Collected data:
☆ ☆ ☆

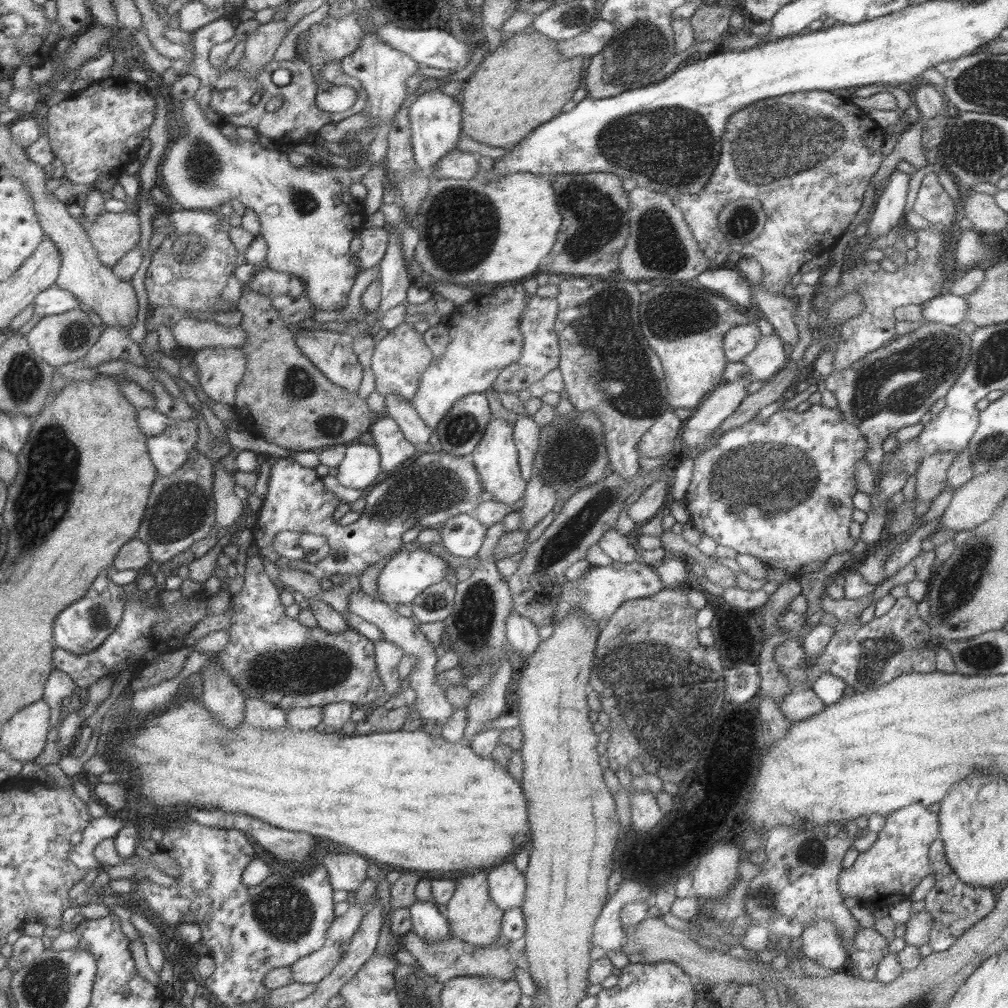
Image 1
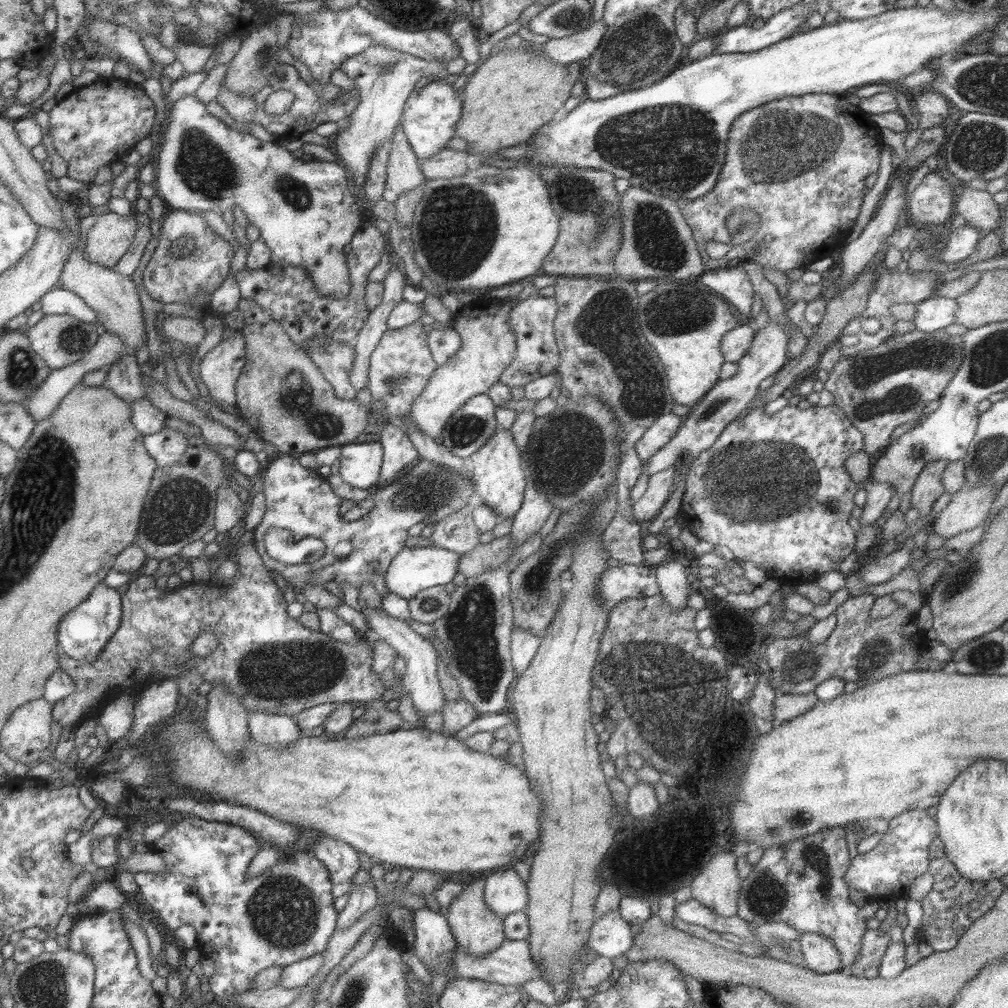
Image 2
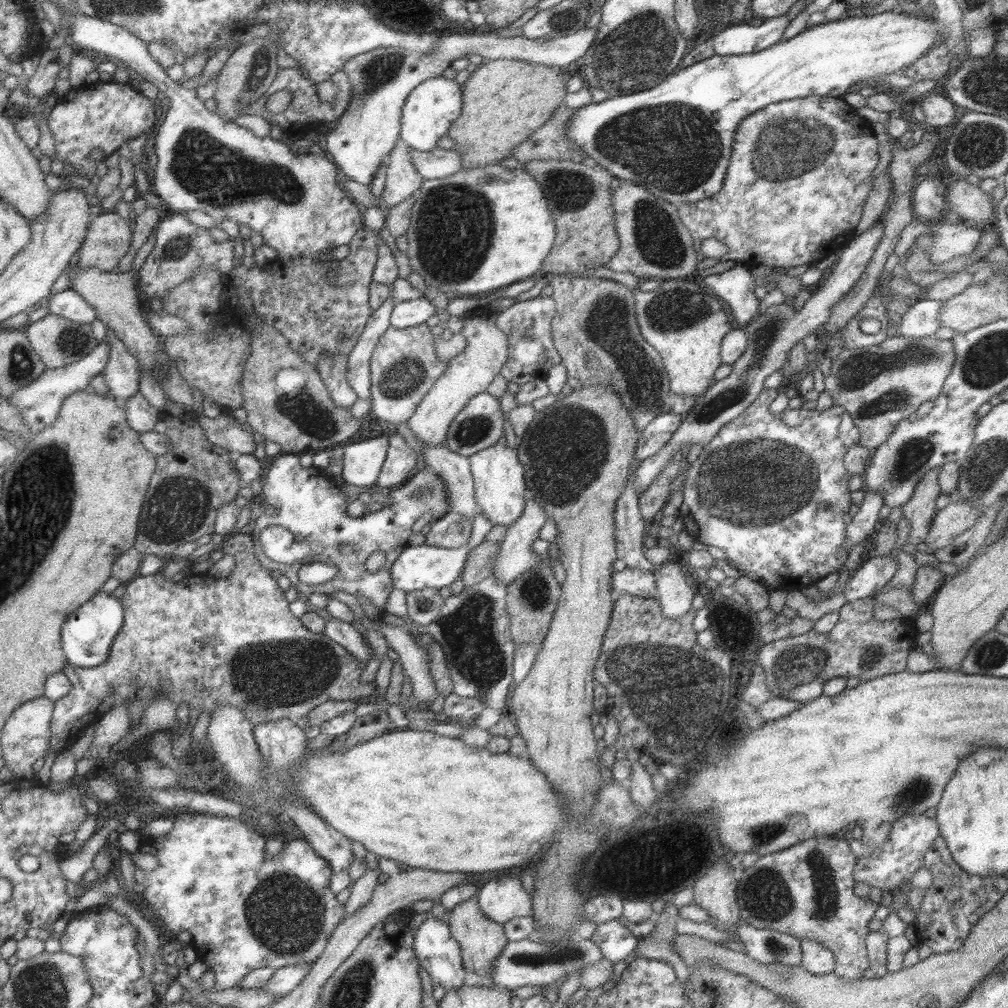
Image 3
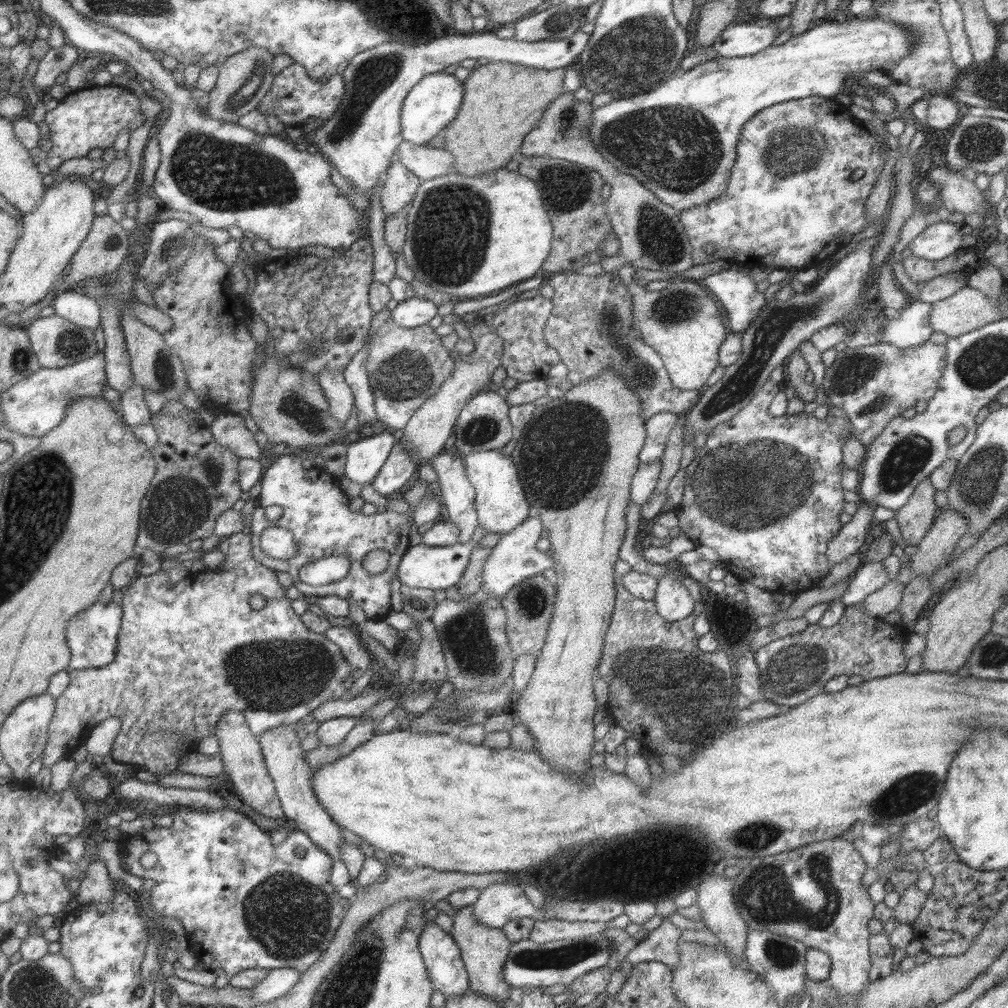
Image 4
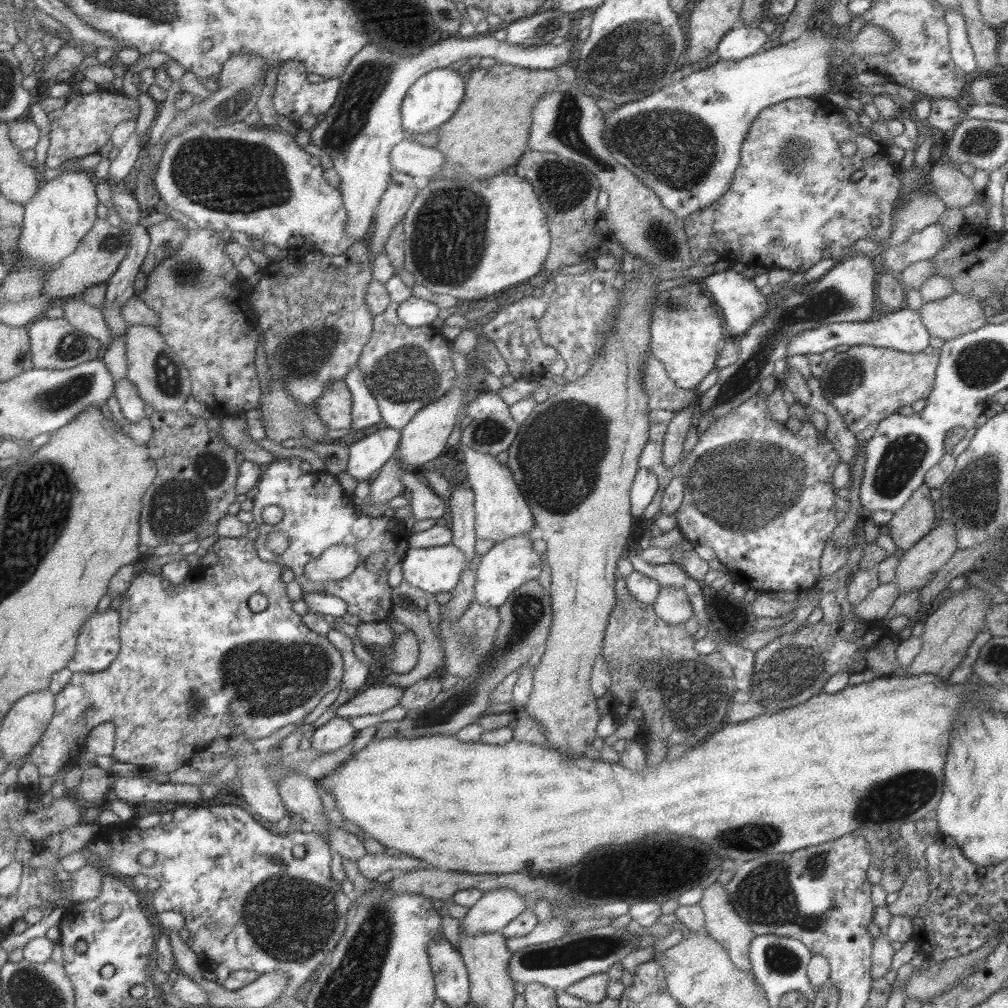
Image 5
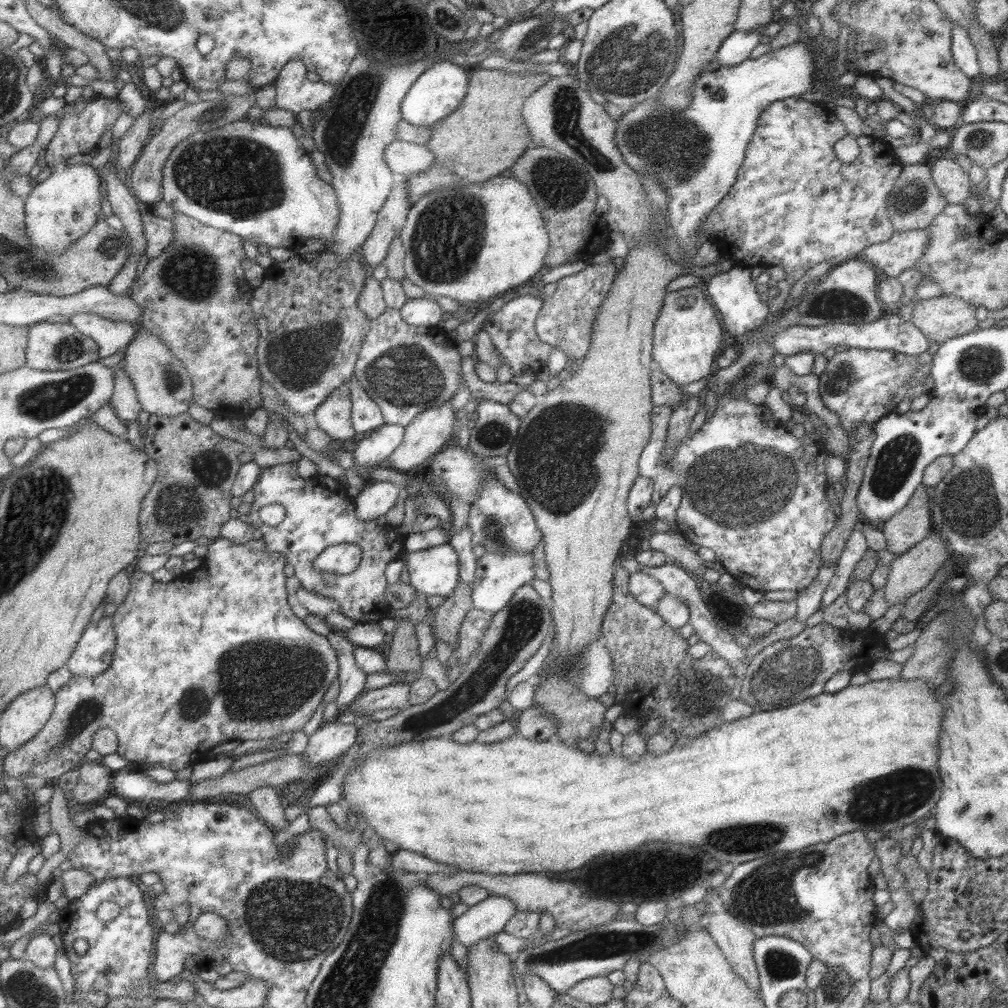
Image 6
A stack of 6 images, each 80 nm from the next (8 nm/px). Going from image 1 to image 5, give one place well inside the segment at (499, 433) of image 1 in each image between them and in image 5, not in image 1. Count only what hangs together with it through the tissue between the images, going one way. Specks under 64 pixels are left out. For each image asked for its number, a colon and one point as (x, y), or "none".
2: (499, 476)
3: (499, 490)
4: (500, 504)
5: (500, 511)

☆ ☆ ☆

## Work instruction
Leaving the pictures aside, repeat the data above exactly.

## Your response
Image 1
Image 2
Image 3
Image 4
Image 5
Image 6
A stack of 6 images, each 80 nm from the next (8 nm/px). Going from image 1 to image 5, give one place well inside the segment at (499, 433) of image 1 in each image between them and in image 5, not in image 1. Count only what hangs together with it through the tissue between the images, going one way. Specks under 64 pixels are left out. For each image asked for its number, a colon and one point as (x, y), or "none".
2: (499, 476)
3: (499, 490)
4: (500, 504)
5: (500, 511)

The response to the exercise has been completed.